[Dataset records Boundary: Start]

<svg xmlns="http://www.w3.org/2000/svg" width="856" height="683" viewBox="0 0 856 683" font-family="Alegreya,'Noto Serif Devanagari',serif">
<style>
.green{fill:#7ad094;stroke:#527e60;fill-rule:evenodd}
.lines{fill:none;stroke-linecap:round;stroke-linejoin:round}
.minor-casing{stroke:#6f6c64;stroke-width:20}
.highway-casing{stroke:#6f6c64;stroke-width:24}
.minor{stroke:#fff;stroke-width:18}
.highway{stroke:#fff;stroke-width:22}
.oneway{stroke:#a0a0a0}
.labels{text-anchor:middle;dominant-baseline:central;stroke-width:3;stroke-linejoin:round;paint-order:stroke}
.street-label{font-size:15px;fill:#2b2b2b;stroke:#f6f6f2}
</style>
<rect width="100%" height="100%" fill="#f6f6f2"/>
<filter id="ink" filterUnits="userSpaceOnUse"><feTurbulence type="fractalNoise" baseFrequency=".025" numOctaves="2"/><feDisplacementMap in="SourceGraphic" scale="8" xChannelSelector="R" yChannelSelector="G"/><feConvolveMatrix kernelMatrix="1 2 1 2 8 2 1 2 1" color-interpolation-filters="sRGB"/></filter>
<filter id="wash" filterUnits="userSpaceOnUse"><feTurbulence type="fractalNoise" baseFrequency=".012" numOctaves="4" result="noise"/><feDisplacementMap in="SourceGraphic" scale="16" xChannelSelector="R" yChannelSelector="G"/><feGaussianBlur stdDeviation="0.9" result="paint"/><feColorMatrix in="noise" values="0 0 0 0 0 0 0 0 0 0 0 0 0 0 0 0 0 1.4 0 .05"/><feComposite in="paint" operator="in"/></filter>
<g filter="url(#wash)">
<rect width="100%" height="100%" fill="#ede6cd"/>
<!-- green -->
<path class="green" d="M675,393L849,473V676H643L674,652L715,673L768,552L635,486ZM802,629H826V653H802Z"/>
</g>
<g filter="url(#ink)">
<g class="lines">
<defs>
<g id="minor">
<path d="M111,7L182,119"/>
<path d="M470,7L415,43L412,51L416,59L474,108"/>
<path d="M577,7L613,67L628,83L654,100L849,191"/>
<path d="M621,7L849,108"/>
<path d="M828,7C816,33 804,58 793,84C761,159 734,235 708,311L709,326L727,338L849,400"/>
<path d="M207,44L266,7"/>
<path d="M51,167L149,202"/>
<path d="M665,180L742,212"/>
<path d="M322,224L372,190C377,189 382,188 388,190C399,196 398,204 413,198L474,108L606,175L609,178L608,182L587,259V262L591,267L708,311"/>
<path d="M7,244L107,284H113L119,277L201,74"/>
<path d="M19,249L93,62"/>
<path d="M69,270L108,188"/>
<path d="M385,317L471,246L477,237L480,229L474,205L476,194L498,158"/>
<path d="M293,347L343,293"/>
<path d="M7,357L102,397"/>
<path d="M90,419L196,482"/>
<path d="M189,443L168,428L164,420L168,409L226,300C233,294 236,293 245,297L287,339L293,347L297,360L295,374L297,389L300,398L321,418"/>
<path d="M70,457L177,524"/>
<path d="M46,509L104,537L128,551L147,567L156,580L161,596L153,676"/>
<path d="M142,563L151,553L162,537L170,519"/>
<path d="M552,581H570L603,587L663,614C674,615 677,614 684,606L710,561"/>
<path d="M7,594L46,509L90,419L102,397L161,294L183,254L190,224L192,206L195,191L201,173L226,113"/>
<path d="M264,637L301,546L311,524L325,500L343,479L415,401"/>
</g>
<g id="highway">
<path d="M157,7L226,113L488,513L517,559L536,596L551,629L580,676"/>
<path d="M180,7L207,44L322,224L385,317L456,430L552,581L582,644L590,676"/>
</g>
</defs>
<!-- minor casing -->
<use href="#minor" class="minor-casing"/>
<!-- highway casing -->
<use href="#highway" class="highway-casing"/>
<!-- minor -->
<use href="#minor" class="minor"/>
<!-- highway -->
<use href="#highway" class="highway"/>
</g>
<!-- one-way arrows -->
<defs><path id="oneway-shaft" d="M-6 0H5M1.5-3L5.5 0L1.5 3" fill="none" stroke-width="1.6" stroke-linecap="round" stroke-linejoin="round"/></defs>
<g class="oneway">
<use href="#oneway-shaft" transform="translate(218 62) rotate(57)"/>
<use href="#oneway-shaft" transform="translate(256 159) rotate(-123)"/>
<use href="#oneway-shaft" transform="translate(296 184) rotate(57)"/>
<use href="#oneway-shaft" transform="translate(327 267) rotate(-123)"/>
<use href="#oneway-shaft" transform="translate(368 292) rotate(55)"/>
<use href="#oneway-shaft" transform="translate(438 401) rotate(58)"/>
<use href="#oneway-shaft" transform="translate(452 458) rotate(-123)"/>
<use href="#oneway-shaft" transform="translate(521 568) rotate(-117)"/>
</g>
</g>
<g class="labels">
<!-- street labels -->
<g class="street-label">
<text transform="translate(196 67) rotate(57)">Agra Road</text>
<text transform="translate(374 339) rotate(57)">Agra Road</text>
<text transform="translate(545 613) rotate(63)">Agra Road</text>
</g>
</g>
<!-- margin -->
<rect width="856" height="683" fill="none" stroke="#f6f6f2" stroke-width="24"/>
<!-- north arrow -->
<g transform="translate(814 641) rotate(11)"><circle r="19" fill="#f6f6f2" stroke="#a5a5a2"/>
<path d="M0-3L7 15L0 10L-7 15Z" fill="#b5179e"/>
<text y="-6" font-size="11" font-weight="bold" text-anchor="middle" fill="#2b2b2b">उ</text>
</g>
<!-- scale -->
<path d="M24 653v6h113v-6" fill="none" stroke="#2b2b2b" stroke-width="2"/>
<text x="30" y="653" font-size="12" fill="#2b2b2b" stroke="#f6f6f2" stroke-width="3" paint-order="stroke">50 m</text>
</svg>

[Dataset records Boundary: End]

**What to do:**
The sole thing to report is how many lines in the data hold the string "xChannelSelector".

**Exercise output:**
2